• **YOUR INSTRUCTIONS**:
Omit every picture while repeating the entries exactly.

• **GIVEN ENTRIES**:
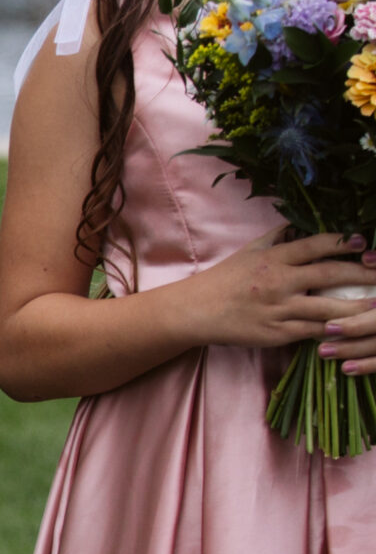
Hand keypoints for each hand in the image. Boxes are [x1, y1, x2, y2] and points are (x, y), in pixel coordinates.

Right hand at [179, 229, 375, 354]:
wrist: (194, 312)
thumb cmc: (224, 279)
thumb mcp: (250, 250)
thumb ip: (279, 236)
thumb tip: (302, 219)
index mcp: (274, 259)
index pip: (317, 245)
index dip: (344, 242)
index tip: (365, 243)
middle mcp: (279, 283)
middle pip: (330, 274)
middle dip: (363, 273)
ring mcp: (278, 310)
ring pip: (327, 308)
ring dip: (358, 307)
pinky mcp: (275, 334)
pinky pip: (311, 331)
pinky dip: (334, 330)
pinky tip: (351, 329)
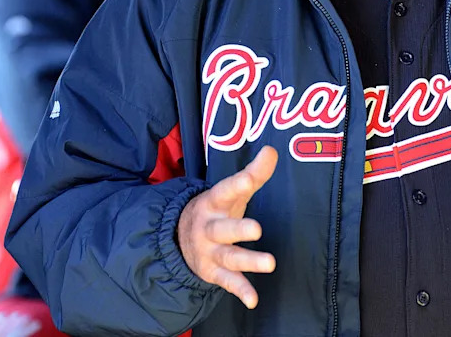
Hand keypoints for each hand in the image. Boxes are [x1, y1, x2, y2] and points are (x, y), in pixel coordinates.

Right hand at [178, 146, 278, 307]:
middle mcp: (210, 227)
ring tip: (270, 263)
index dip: (238, 184)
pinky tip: (253, 300)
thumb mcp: (231, 190)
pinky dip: (241, 290)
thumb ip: (254, 173)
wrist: (179, 237)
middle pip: (224, 229)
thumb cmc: (216, 209)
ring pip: (229, 257)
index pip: (226, 191)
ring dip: (249, 261)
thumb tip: (272, 150)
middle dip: (239, 229)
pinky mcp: (213, 272)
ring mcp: (210, 252)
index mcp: (214, 202)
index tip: (249, 179)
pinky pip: (228, 282)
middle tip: (258, 229)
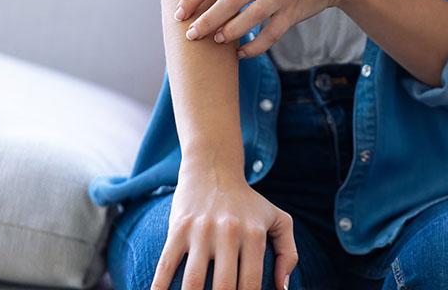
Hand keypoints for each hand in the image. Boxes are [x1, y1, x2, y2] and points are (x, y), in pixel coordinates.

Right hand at [151, 169, 297, 289]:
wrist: (214, 169)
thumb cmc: (249, 203)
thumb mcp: (278, 220)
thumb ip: (289, 254)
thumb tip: (282, 289)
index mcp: (254, 235)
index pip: (250, 285)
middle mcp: (229, 233)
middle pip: (222, 288)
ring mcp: (201, 231)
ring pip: (192, 282)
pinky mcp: (177, 229)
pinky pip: (166, 265)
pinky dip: (159, 288)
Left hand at [174, 0, 354, 57]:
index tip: (180, 13)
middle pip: (227, 2)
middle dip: (205, 21)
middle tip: (191, 35)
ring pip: (249, 20)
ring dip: (229, 34)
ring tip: (216, 40)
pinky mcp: (291, 14)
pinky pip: (270, 36)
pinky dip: (254, 48)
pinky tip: (240, 53)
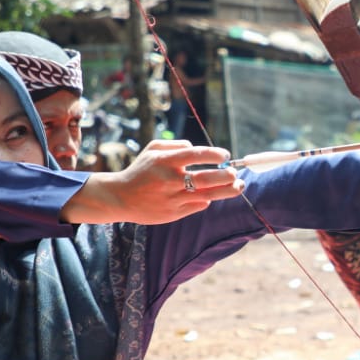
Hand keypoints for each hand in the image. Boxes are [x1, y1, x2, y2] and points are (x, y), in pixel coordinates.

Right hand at [64, 140, 241, 224]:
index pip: (195, 155)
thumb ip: (176, 145)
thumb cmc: (141, 171)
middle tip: (234, 173)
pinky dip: (206, 200)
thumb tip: (198, 149)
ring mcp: (173, 199)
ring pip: (207, 196)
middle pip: (206, 179)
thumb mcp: (152, 150)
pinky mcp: (174, 214)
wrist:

• **TASK OUTPUT**:
Hand keypoints for each hand in the image. Boxes are [x1, y1, x2, y2] and points are (x, y), in pixel coordinates.

Right hand at [179, 229, 375, 354]:
wrist: (194, 312)
thumb cmc: (224, 279)
thumb mcp: (250, 250)
thumb ip: (279, 236)
thumb tip: (302, 219)
index mcp: (274, 259)
index pip: (317, 245)
index dip: (344, 242)
index tip: (365, 243)
middle mcp: (279, 283)
middle pip: (330, 274)
middle dip: (363, 273)
ring mcp: (278, 310)
ring pip: (327, 308)
ring dip: (358, 307)
pinky mcp: (275, 334)
pinky pip: (311, 331)
pinky dip: (334, 330)
pinky tip: (351, 329)
Hand keypoints for each hand in the image. Boxes are [x1, y1, x2, y2] and points are (x, y), in pixel coordinates.

Right hand at [178, 146, 278, 307]:
middle mcp: (210, 227)
ring tip: (270, 263)
index dip: (238, 184)
pinky tip: (253, 300)
thumb mcp: (231, 190)
pinky dip: (241, 290)
thumb ip: (254, 173)
wrist: (179, 237)
middle pip: (224, 229)
thumb cmc: (216, 209)
ring pip: (229, 257)
index pip: (226, 191)
ring dip: (249, 261)
thumb tip: (272, 150)
middle dip: (239, 229)
pinky mcp: (213, 272)
ring mcp: (210, 252)
index mcp: (214, 202)
index tip: (249, 179)
pinky pip: (228, 282)
middle tip: (258, 229)
Hand keypoints for each hand in the image. Boxes are [x1, y1, x2, y2] and points are (x, y), in pixel coordinates.

Right hand at [151, 169, 297, 289]:
wrist: (214, 169)
thumb cmc: (249, 203)
thumb mcp: (278, 220)
thumb ip: (289, 254)
thumb tip: (282, 289)
index mcp: (254, 235)
index pip: (250, 285)
middle mcp: (229, 233)
middle pip: (222, 288)
ring mcp: (201, 231)
ring pip: (192, 282)
pinky mcp: (177, 229)
pinky pip: (166, 265)
pinky dip: (159, 288)
Left hand at [174, 0, 354, 57]:
index tip: (180, 13)
middle pip: (227, 2)
middle dip: (205, 21)
middle tip: (191, 35)
ring pip: (249, 20)
ring dip: (229, 34)
ring tip: (216, 40)
pinky mcp: (291, 14)
pinky pip: (270, 36)
pinky dip: (254, 48)
pinky tip: (240, 53)
Hand keypoints for each hand in the image. Boxes are [x1, y1, x2, y2] and points are (x, y), in pixel coordinates.

Right hand at [64, 140, 241, 224]:
index pip: (195, 155)
thumb ip: (176, 145)
thumb cmc: (141, 171)
middle tip: (234, 173)
pinky dip: (206, 200)
thumb tip: (198, 149)
ring mcp: (173, 199)
ring pip: (207, 196)
middle pip: (206, 179)
thumb mcp: (152, 150)
pinky mcp: (174, 214)
wrist:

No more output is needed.